Sebelum masuk ke pembahasan mendalam, berikut adalah detail produksi film yang perlu Anda ketahui: Detail Film Slank Never Dies Tanggal Rilis 24 Desember 2013 Sutradara Fajar Bustomi Produser Chand Parwez Servia & Fiaz Servia Durasi Genre Drama, Biografi, Musik Sinopsis Film Slank Nggak Ada Matinya
: A significant portion of the film delves into the band's battle with drug addiction and their subsequent rehabilitation process. nonton film slank nggak ada matinya
dan Disney+ Hotstar : Pernah tercatat menyediakan judul ini dalam perpustakaan film mereka.
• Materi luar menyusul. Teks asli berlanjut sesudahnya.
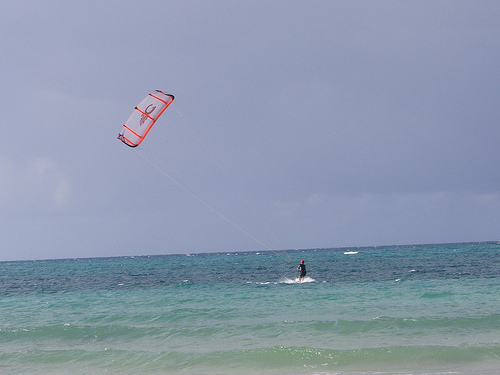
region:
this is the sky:
[41, 133, 86, 211]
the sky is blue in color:
[278, 88, 425, 167]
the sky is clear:
[236, 94, 470, 212]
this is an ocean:
[55, 255, 203, 356]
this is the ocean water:
[100, 260, 180, 280]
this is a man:
[290, 255, 315, 285]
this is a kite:
[110, 82, 176, 152]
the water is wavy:
[156, 290, 248, 350]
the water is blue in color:
[103, 262, 176, 287]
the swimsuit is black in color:
[300, 263, 305, 278]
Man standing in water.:
[298, 261, 306, 277]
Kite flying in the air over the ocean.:
[115, 88, 176, 150]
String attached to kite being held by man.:
[136, 146, 299, 276]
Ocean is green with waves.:
[37, 291, 494, 373]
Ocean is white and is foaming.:
[279, 277, 313, 282]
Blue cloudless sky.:
[222, 40, 449, 209]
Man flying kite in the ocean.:
[117, 87, 307, 280]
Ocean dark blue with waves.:
[11, 261, 206, 292]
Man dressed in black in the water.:
[296, 258, 306, 277]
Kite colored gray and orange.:
[113, 88, 175, 150]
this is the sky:
[216, 47, 296, 98]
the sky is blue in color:
[201, 26, 346, 126]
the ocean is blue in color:
[36, 260, 207, 317]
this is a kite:
[111, 77, 170, 168]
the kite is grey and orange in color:
[108, 67, 180, 212]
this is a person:
[269, 242, 331, 327]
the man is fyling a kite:
[106, 76, 323, 296]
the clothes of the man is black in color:
[287, 263, 315, 288]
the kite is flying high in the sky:
[107, 91, 207, 171]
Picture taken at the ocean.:
[17, 15, 490, 365]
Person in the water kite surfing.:
[278, 248, 329, 296]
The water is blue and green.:
[2, 258, 497, 370]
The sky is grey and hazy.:
[1, 23, 493, 253]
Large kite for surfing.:
[109, 73, 181, 158]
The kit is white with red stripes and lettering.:
[107, 74, 197, 167]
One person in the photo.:
[262, 241, 344, 288]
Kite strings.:
[142, 116, 307, 270]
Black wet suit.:
[292, 263, 319, 287]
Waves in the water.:
[0, 303, 490, 367]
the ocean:
[39, 211, 499, 368]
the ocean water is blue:
[2, 239, 489, 373]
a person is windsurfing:
[70, 71, 356, 301]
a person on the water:
[285, 258, 324, 285]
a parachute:
[110, 89, 192, 154]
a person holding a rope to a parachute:
[125, 78, 344, 294]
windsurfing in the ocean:
[117, 88, 434, 313]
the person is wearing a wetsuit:
[295, 260, 314, 285]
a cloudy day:
[7, 14, 499, 251]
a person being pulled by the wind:
[114, 79, 399, 339]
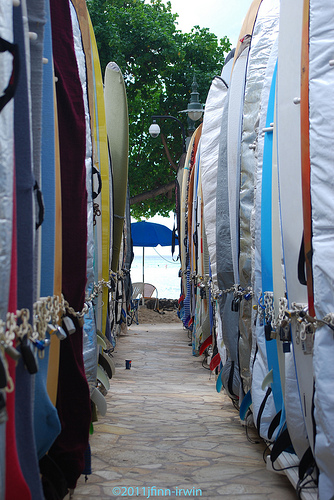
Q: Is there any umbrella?
A: Yes, there is an umbrella.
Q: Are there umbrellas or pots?
A: Yes, there is an umbrella.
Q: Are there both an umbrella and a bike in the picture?
A: No, there is an umbrella but no bikes.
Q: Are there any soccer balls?
A: No, there are no soccer balls.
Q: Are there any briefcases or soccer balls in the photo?
A: No, there are no soccer balls or briefcases.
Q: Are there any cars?
A: No, there are no cars.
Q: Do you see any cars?
A: No, there are no cars.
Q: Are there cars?
A: No, there are no cars.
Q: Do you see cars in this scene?
A: No, there are no cars.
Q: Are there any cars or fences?
A: No, there are no cars or fences.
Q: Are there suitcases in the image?
A: No, there are no suitcases.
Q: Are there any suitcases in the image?
A: No, there are no suitcases.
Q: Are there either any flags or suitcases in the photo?
A: No, there are no suitcases or flags.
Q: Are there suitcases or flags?
A: No, there are no suitcases or flags.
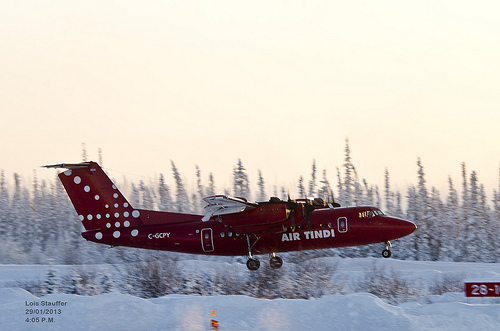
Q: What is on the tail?
A: White spots.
Sinopsis Singkat Sebelum masuk ke pembahasan mendalam, berikut adalah detail
Untuk mengisi kekosongan instrumen, mereka merekrut Abdee dan Ridho. Syarat bergabungnya pun tergolong ekstrem: keduanya wajib menghafal dan menguasai total . Periode ini dipilih karena dianggap sebagai salah satu
Film "Slank Nggak Ada Matinya" dirilis pada sebagai penanda tiga dekade perjalanan karir band rock and roll Indonesia, Slank. Disutradarai oleh Fajar Bustomi , film ini tidak menceritakan seluruh perjalanan Slank sejak awal karier mereka pada 1983, tetapi lebih fokus pada periode kritis antara tahun 1996 hingga 2000. Periode ini dipilih karena dianggap sebagai salah satu titik terendah sekaligus titik balik kebangkitan Slank.
Pada masa itu, Slank berada di ambang kehancuran setelah ditinggal oleh tiga personelnya sekaligus, yaitu Pay, Bongky, Indra Q, dan Reynold, yang memilih hengkang. Situasi ini membuat (diperankan oleh Adipati Dolken ) sebagai panglima perang Slank, nyaris menyerah. Hanya tersisa tiga personel inti: Bimbim, Kaka, dan Ivanka (diperankan oleh Aaron Ashab) yang bertahan.
Alur cerita film ini berfokus pada titik balik krusial dalam perjalanan karir Slank pada tahun 1996. Setelah mengalami keretakan formasi terdahulu, personel yang tersisa hanyalah Bimbim (drum), Kaka (vokal), dan Ivanka (bass). Demi membuktikan kepada publik bahwa Slank belum mati, mereka memutuskan untuk merekrut dua gitaris baru, yaitu Abdee Negara dan Ridho Hafiedz.